### Task
Find the lines in the records below that contain "York", and report each of them.

(Items listed in a dataset)
———

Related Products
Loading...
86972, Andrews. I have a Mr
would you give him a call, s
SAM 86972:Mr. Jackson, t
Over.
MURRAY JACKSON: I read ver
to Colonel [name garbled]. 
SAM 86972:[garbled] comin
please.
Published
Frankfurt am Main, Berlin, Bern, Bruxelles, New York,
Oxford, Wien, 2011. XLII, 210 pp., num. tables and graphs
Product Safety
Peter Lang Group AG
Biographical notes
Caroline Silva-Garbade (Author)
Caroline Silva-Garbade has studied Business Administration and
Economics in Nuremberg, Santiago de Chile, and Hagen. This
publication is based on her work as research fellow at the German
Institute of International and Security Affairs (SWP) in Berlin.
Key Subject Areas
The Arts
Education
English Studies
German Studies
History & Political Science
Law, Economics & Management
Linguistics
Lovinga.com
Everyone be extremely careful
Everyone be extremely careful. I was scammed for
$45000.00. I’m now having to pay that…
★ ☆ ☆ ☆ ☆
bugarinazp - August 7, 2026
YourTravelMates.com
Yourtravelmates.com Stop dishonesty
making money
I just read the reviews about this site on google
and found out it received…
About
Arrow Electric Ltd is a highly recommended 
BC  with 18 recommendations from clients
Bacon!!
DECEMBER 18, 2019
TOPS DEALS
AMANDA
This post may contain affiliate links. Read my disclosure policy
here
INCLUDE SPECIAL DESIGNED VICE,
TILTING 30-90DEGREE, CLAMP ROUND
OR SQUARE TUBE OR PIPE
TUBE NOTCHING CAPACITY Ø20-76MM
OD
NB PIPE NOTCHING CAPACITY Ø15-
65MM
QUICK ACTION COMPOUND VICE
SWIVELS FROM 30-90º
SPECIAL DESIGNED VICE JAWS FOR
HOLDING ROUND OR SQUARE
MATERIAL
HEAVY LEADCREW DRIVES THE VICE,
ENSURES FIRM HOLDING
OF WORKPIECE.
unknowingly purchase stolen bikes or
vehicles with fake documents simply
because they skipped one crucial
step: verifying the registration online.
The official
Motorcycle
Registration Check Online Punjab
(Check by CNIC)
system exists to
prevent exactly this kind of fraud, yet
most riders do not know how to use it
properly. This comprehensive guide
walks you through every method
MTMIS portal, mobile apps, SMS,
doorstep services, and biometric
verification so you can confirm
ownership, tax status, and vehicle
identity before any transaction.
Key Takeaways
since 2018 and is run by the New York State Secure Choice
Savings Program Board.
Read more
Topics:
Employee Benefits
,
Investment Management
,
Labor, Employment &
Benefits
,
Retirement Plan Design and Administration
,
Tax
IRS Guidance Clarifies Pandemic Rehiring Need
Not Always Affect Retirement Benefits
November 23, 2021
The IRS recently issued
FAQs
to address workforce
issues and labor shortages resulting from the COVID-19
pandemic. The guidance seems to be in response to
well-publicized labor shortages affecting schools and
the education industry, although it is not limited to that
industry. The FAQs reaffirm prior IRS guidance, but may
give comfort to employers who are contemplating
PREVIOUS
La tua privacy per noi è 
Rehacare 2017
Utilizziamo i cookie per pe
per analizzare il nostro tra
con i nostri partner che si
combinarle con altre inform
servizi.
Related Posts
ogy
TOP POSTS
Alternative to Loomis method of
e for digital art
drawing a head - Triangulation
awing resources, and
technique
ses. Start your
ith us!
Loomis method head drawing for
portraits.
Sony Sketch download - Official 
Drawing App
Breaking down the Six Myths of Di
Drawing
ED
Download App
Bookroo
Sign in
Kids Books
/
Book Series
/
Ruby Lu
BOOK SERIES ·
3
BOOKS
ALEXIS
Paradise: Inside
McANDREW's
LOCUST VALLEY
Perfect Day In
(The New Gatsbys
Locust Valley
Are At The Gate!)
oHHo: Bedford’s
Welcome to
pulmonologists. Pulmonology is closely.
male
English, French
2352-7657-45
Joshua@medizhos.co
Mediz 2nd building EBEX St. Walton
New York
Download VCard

———

### Solution to this problem
Frankfurt am Main, Berlin, Bern, Bruxelles, New York,
since 2018 and is run by the New York State Secure Choice
New York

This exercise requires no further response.